**TEXT:**
=== Section Start ===

Saturday, May 30, 2009

Random Encounters

One of the most memorable things about previous editions of Dungeons & Dragons was, for me, the tables.

I loved the tables. As a 12-year-old, I could spend hours at the back of the 2nd Edition Dungeon Master's Guide just rolling up hordes of loot for imaginary Ancient Gold Dragons. You were using 2d10 to simulate a number from one to one hundred, and if you happened to roll that double-zero you knew you were adding something extraordinary to the loot pile.

Hand in hand with the loot tables went the random encounter tables. If PCs were travelling overland, or deigning to camp in a dungeon, or exploring some unmapped part of the city slums, the DM could get out a handful of dice and hit them with some roaming group of random nasties straight from the darkest corners of the Monstrous Compendium. Few were the heroes combing the sands of the Desert of Desolation who would expect to come face to face with 2d10 flumphs!

Okay, let's be honest - the tables were rubbish. The Deck of Many Things alone could derail a game and the 1-in-200 chance of finding it on the corpse of a random orc was a campaign-destroying timebomb waiting to go off. Having a night's sleep disrupted by 2d6 bandits or 1d3 rabid dire bears was not fun, it was tiresome.

The tables were rubbish. But they were great rubbish. 4th Edition takes them out completely, and I think that may have been a mistake.

Here is a thing about humans: we are bad at assessing probability. We do not intuitively understand long odds and we disproportionately value the unlikely. We respond illogically to random reward schedules and the knowledge that a one-in-a-billion payoff could be right around the corner will keep us buying lottery tickets in defiance of the mathematical improbability of returning a profit.

Put simply: random tables don't have to make sense. We will endure 1d3 rabid dire bears again and again in the knowledge that if the DM had rolled a 96 on that table we'd be getting a wish-granting genie. We'll keep fighting the 2d6 bandits in the hope that next time the random encounter table will deliver a modron, or a tarrasque, or an asswere, or something else that we'd never normally see in a serious campaign.

Put simply, we'll enjoy a bad idea because of the promise of a disproportionately unlikely payoff. We're dumb like that, and if being dumb means we can enjoy things that don't make sense, then it's a curse with a shiny silver lining.

So: Thunderspire Labyrinth comes with a random encounter table.

If PCs crawl around in the Labyrinth too long, or go somewhere the DM wasn't expecting, or just if the DM was feeling bored, there's a table to roll on. The module provides 10 complete level-appropriate encounters that tie into the flavour and mythos of the mountain. Better yet, each and every encounter comes with a backstory and is either the end of a side-quest or the start of one.

A treasure-seeking wight, for example, drops hints of a loot-filled minotaur graveyard (coincidentally detailed in the Dungeon Magazine side treks). A mad dwarf attempts to enlist PCs in his one-man feud with his clan. My personal favourite is a gelatinous cube attended by three wraiths - the undead are bound to their corpses, which the cube is still slowly digesting. By my reckoning, there's more story in each of these random encounters than there is the rest of the module combined.

=== Section End ===

**PROMPT A:**
Translate this sentence from the post on random encounter tables into Spanish: "Here is a thing about humans: we are bad at assessing probability."
**PROMPT B:**
Turn the paragraph of the random encounter post that opens "If PCs crawl around in the Labyrinth too long" into a short bulleted list that keeps its main facts.

**DATASET EXTRACT:**
=== Section Start ===

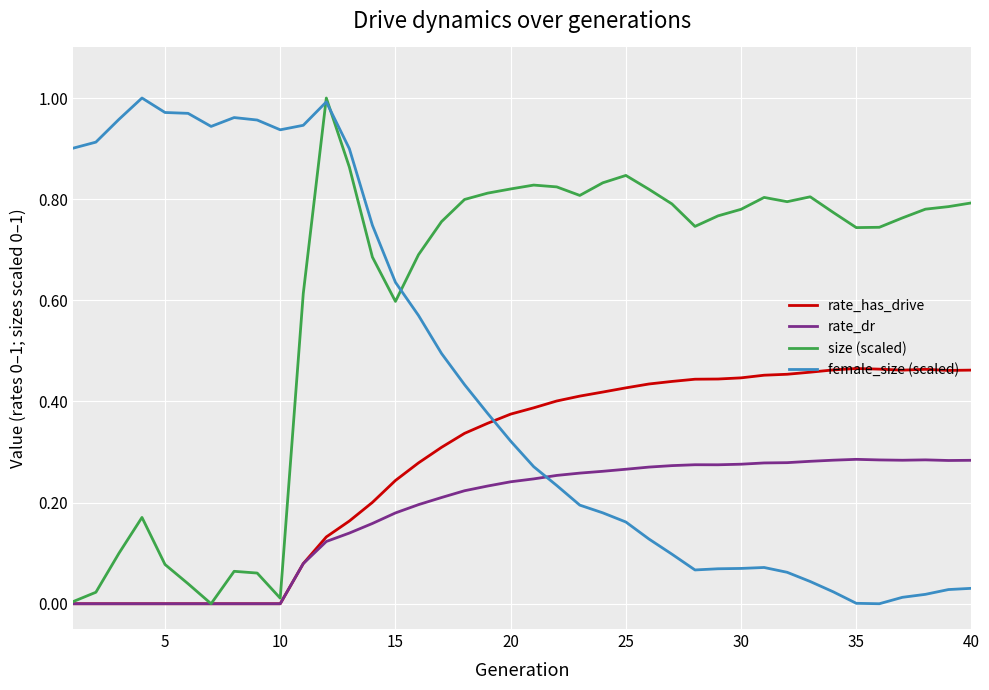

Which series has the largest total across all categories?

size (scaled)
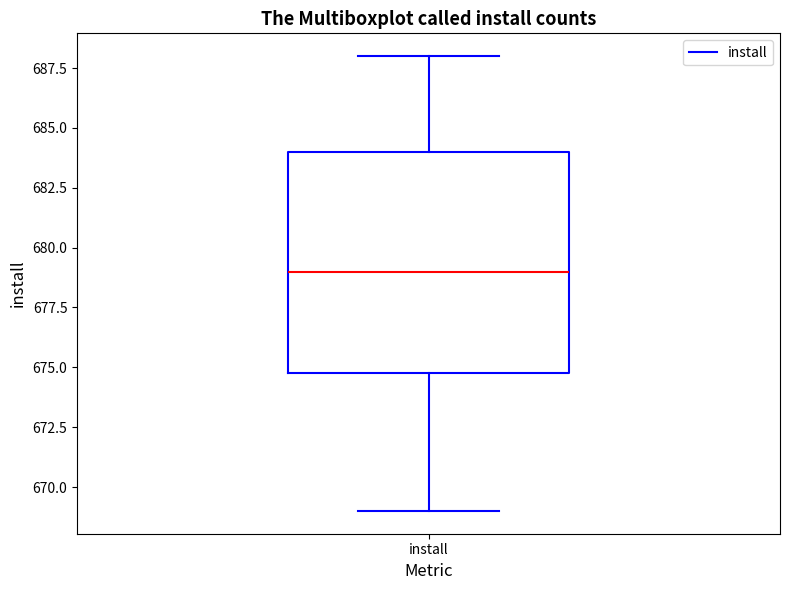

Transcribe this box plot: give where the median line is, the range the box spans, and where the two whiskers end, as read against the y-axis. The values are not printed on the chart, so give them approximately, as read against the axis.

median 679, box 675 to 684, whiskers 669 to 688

=== Section End ===

**YOUR RESPONSE A:**
He aquí algo sobre los seres humanos: se nos da mal evaluar la probabilidad.

**YOUR RESPONSE B:**
- The table gets rolled when PCs stay in the Labyrinth too long, go somewhere the DM wasn't expecting, or the DM is bored.
- The module provides 10 complete level-appropriate encounters tied to the flavor and mythos of the mountain.
- Each encounter has a backstory and either ends or starts a side-quest.